Comparing Two Proportions

STAT 218 - Week 5, Lecture 3

Introduction

  • So far, we have interested in the analysis of a single variable.
    • In practice, most of the scientific research involves the comparison of 2 or more samples from different populations.
  • If the observed variable is categorical, the comparison of two samples can include comparison of proportions.

Notation

  • To be able to differentiate two samples from each other, we will use subscript.

Figure 1. Naturally Occurring Populations
  • The two populations that we are interested in can be either
    • naturally occurring populations (Figure 1) OR
    • conceptual populations defined by certain experimental conditions.

Let’s Refresh Our Memory

Sampling Distribution of \(\hat{p}\)

We will scaffold today’s content with those previous knowledge

The sampling proportion for \(\hat{p}\) based on a sample size \(n\) from a population with a true proportion \(\pi\) is nearly normal when

  • at least 10 successes and 10 failures in the sample. We call this success-failure condition.

  • The standard error was

\[ SE_{\hat{p}} = \sqrt{\frac{\hat{p}(1-\hat{p})}{n}} \]

\(\pi\) = Population proportion

\(\hat{p}\) = Sample proportion

Confidence Intervals for a Proportion


A confidence interval provides a range of plausible values for the parameter \(\pi\), and when \(\hat{p}\) can be modeled using a normal distribution, the confidence interval for \(\pi\) takes the form

\[ \hat{p} \pm multiplier \times SE_{\hat{p}} \]

Comparing Two Proportions

Introduction

Sampling Distribution of \(\hat{p_1}\) - \(\hat{p_2}\)

We can extend what we have learned.

The differences in population proportions for \(\hat{p_1} - \hat{p_2}\) can be modeled using a normal distribution when

  • The data are independent within and between the two groups.
    • Generally this is satisfied if the data come from two independent random samples or if the data come from a randomized experiment.
  • The success-failure condition holds for both groups, where we check successes and failures in each group separately.

When these conditions/assumptions are met, then the standard error of \(\hat{p_1} - \hat{p_2}\) is equal to

\[ SE = \sqrt{\frac{\hat{p_1}(1-\hat{p_1)}}{n_1} + \frac{\hat{p_2}(1-\hat{p_2})}{n_2}} \] where \(\hat{p_1}\) and \(\hat{p_2}\) represent the sample proportions, and \(n_1\) and \(n_2\) represent the sample sizes.

An Example - I

Scientists predict that global warming may have big effects on the polar regions within the next 100 years. One of the possible effects is that the northern ice cap may completely melt.

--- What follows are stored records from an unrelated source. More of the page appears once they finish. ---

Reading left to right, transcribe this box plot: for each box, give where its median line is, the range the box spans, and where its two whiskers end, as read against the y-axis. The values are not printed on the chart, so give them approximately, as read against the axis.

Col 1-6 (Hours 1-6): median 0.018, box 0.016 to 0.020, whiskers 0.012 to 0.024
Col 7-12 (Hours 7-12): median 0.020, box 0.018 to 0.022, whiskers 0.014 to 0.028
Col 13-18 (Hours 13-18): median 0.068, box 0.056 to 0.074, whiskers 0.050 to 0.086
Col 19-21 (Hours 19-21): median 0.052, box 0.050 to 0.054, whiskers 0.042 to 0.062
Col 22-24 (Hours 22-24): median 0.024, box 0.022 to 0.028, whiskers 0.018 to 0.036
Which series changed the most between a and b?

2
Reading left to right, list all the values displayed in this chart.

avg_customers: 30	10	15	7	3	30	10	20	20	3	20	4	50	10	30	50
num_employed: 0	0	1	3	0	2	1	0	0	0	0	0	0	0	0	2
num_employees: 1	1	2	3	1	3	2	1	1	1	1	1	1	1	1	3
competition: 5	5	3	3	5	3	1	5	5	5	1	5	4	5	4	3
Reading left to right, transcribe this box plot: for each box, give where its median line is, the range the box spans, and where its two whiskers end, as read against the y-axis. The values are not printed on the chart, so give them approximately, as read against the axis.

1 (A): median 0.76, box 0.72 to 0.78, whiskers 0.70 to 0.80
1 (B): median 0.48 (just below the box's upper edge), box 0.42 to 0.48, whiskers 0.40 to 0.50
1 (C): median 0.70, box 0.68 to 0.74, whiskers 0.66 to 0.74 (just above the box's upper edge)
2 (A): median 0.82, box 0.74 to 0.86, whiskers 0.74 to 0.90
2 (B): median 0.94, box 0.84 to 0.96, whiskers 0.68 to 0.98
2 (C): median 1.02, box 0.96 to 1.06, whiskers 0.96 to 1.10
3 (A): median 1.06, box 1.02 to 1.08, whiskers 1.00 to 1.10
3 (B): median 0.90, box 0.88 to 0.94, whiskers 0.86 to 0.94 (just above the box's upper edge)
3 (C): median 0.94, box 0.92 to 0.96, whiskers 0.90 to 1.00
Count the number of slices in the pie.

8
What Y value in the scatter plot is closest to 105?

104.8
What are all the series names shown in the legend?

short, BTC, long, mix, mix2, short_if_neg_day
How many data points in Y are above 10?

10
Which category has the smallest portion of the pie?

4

Would this bother you a great deal, some, a little, or not at all if it actually happened?

  1. A great deal
  2. Some
  3. A little
  4. Not at all

Motivating Example - II

The GSS asks the same question, below are the distributions of responses from the 2010 GSS as well as from a group of introductory statistics students at Duke University:

  • Parameter of interest: Difference between the proportions of all Duke students and all Americans who would be bothered a great deal by the northern ice cap completely melting.

  • Point estimate: Difference between the proportions of sampled Duke students and sampled Americans who would be bothered a great deal by the northern ice cap completely melting.

An Example - CI

Construct a 95% confidence interval for the difference between the proportions of Duke students and Americans who would be bothered a great deal by the melting of the northern ice cap (\(\pi_{Duke}\) - \(\pi_{US}\)).

  • Check Conditions/Assumptions
  • Calculate the Standard Error of a sample proportion
  • Calculate 95% Confidence Interval
    • 95% CI = (-0.108, 0.086)
  • I’ll leave this as an exercise.